0.1 (wasted on fucking you)
13 июня 2017 г., 13:50
по правде говоря, чонгук и сам не до конца понимал, как это дерьмо началось и насколько сильно порой накрывало, точно с головой и совершенно без тормозов.
юнджи в его жизни появилась маленьким смертоносным ураганом и снесла своим сладковато-пряным запахом к чертям все установленные чонгуком барьеры и рамки, совсем того не осознавая, а возможно, делая это совершенно нарочно. чонгук так и не обнаружил той самой точки невозврата, но факт остается фактом — его жизнь медленно, но верно дробилась в угольную пыль.
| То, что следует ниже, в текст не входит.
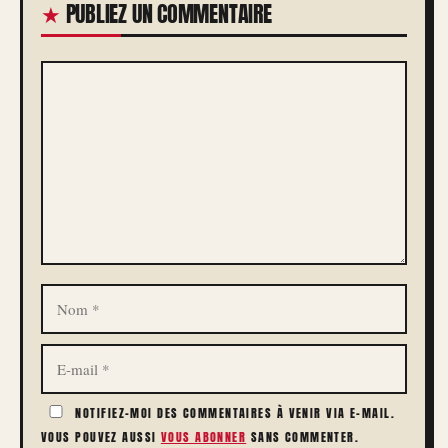
PUBLIEZ UN COMMENTAIRE
COMMENTAIRE
NOM
E-
MAIL
NOTIFIEZ-MOI DES COMMENTAIRES À VENIR VIA E-MAIL.
VOUS POUVEZ AUSSI
VOUS ABONNER
SANS COMMENTER.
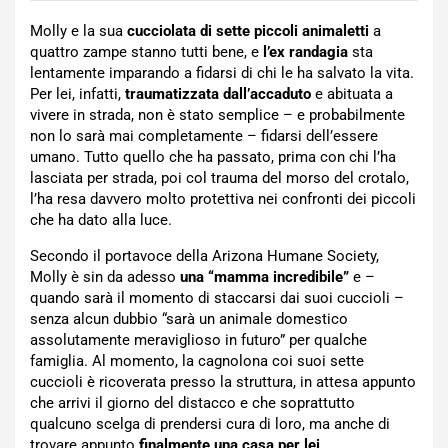
Molly e la sua
cucciolata di sette piccoli animaletti
a
quattro zampe stanno tutti bene, e
l’ex randagia
sta
lentamente imparando a fidarsi di chi le ha salvato la vita.
Per lei, infatti,
traumatizzata dall’accaduto
e abituata a
vivere in strada, non è stato semplice – e probabilmente
non lo sarà mai completamente – fidarsi dell’essere
umano. Tutto quello che ha passato, prima con chi l’ha
lasciata per strada, poi col trauma del morso del crotalo,
l’ha resa davvero molto protettiva nei confronti dei piccoli
che ha dato alla luce.
Secondo il portavoce della Arizona Humane Society,
Molly è sin da adesso
una “mamma incredibile”
e –
quando sarà il momento di staccarsi dai suoi cuccioli –
senza alcun dubbio “sarà un animale domestico
assolutamente meraviglioso in futuro” per qualche
famiglia. Al momento, la cagnolona coi suoi sette
cuccioli è ricoverata presso la struttura, in attesa appunto
che arrivi il giorno del distacco e che soprattutto
qualcuno scelga di prendersi cura di loro, ma anche di
trovare appunto
finalmente una casa per lei
.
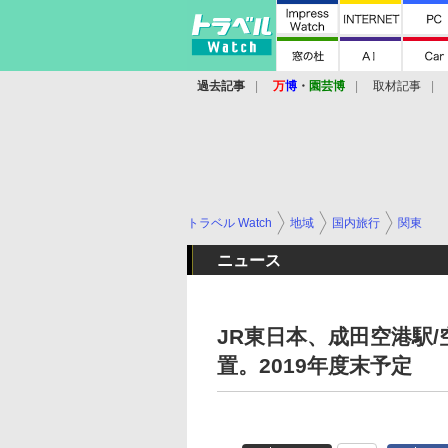
過去記事
万
博
・
園芸博
取材記事
トラベル Watch
地域
国内旅行
関東
ニュース
JR東日本、成田空港駅
置。2019年度末予定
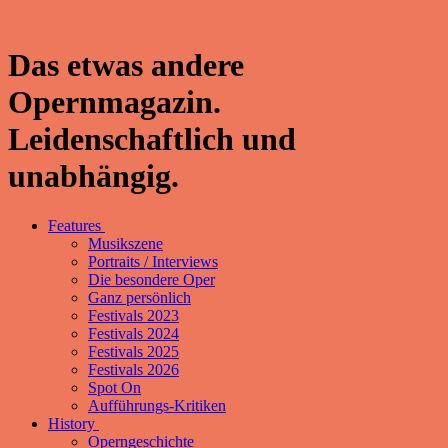
Das etwas andere
Opernmagazin.
Leidenschaftlich und
unabhängig.
Features
Musikszene
Portraits / Interviews
Die besondere Oper
Ganz persönlich
Festivals 2023
Festivals 2024
Festivals 2025
Festivals 2026
Spot On
Aufführungs-Kritiken
History
Operngeschichte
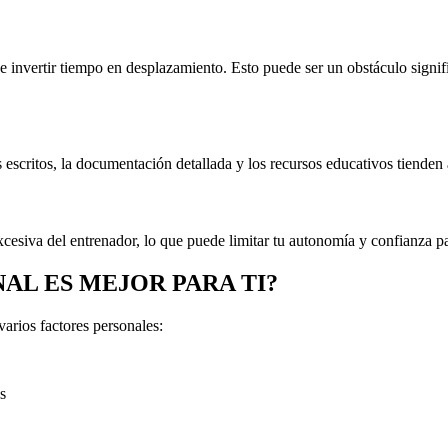
de invertir tiempo en desplazamiento. Esto puede ser un obstáculo signi
scritos, la documentación detallada y los recursos educativos tienden
xcesiva del entrenador, lo que puede limitar tu autonomía y confianza p
AL ES MEJOR PARA TI?
arios factores personales:
s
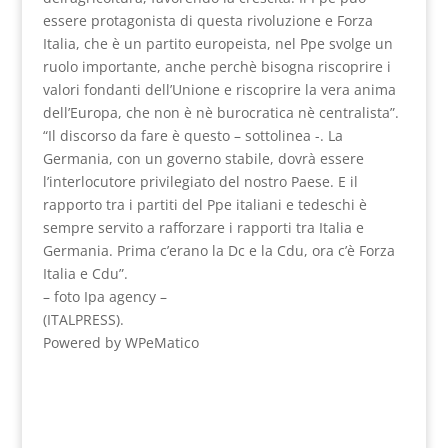
essere protagonista di questa rivoluzione e Forza
Italia, che è un partito europeista, nel Ppe svolge un
ruolo importante, anche perchè bisogna riscoprire i
valori fondanti dell’Unione e riscoprire la vera anima
dell’Europa, che non è nè burocratica nè centralista”.
“Il discorso da fare è questo – sottolinea -. La
Germania, con un governo stabile, dovrà essere
l’interlocutore privilegiato del nostro Paese. E il
rapporto tra i partiti del Ppe italiani e tedeschi è
sempre servito a rafforzare i rapporti tra Italia e
Germania. Prima c’erano la Dc e la Cdu, ora c’è Forza
Italia e Cdu”.
– foto Ipa agency –
(ITALPRESS).
Powered by WPeMatico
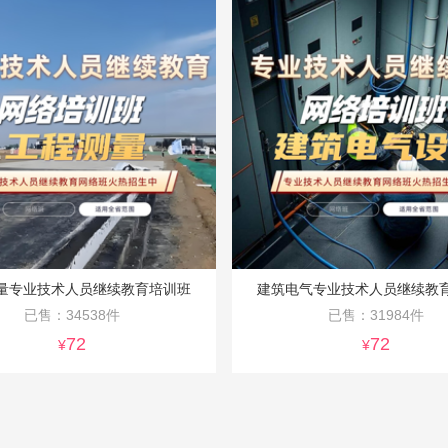
量专业技术人员继续教育培训班
建筑电气专业技术人员继续教
已售：34538件
已售：31984件
72
72
¥
¥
так или иначе, бог свидетель, чонгук сопротивлялся.
он, сколько себя помнил, всегда слепо тянулся за старшим братом, воспринимая и вознося его как единственно правильный идеал, уверовав в него как в отца, создателя и всевышнего. раболепно восхваляя перед друзьями и ничуть не смущаясь собственного обожания как недостатка. чонгук не был особо умным малым, но и дураком тоже не был — развивался как мог, пусть и подтягиваясь по следам брата тяжким ненужным балластом. хосок всегда был слишком — умным, сообразительным, общительным, привлекательным, и чонгуку совсем не делалось больно оттого, что за ярким и практически слепящим хосоком окружение едва замечало маленькую тонкую тень младшего, скрывающего за молчаливостью собственную недостойность. чонгука не напрягало. хосок — огромный молодец, успешно окончил школу, затем и академию, а к своим неполным двадцати трем и вовсе вместе со своим закадычным дружищем пак чимином сумел открыть танцевальную студию. чонгука не коробило, хосок был человеком, но чонгук любил его как бога, иногда неправильно и, наверное, чересчур. отдергиваться не хотел, да и не был намерен. с какого момента переменные сместились, осознать так и не смог.
юнджи в его жизни началась с подранных чулков, пролитого кофе и моросящего мелкой пылью дождя — в неполные шестнадцать, она была старше на два года, гордо звалась нуной и уже успела затесаться в голове маленького глупого чонгука идеей фикс — неправильной и опасной, грозящей снести нахрен все заслоны. у юнджи треугольные коленки, тощая фигурка и белая кожа, в свои шестнадцать чонгуку почему-то хочется отметить ее россыпью синяков и засосов, только вот мечтам сбыться никак не суждено, юнджи с хосоком — сильно и долго, а по словам всех очевидцев, «всегда и навечно», и чонгук совсем не понимает, откуда в нем рождается то самое — темное и кровожадное, отдающее гнилью. не то, чтобы в нем что-то обрывается, так, слегка надламывается только, но это ничего, чонгук привык терпеть. больше или меньше, какая уж разница сколько урона.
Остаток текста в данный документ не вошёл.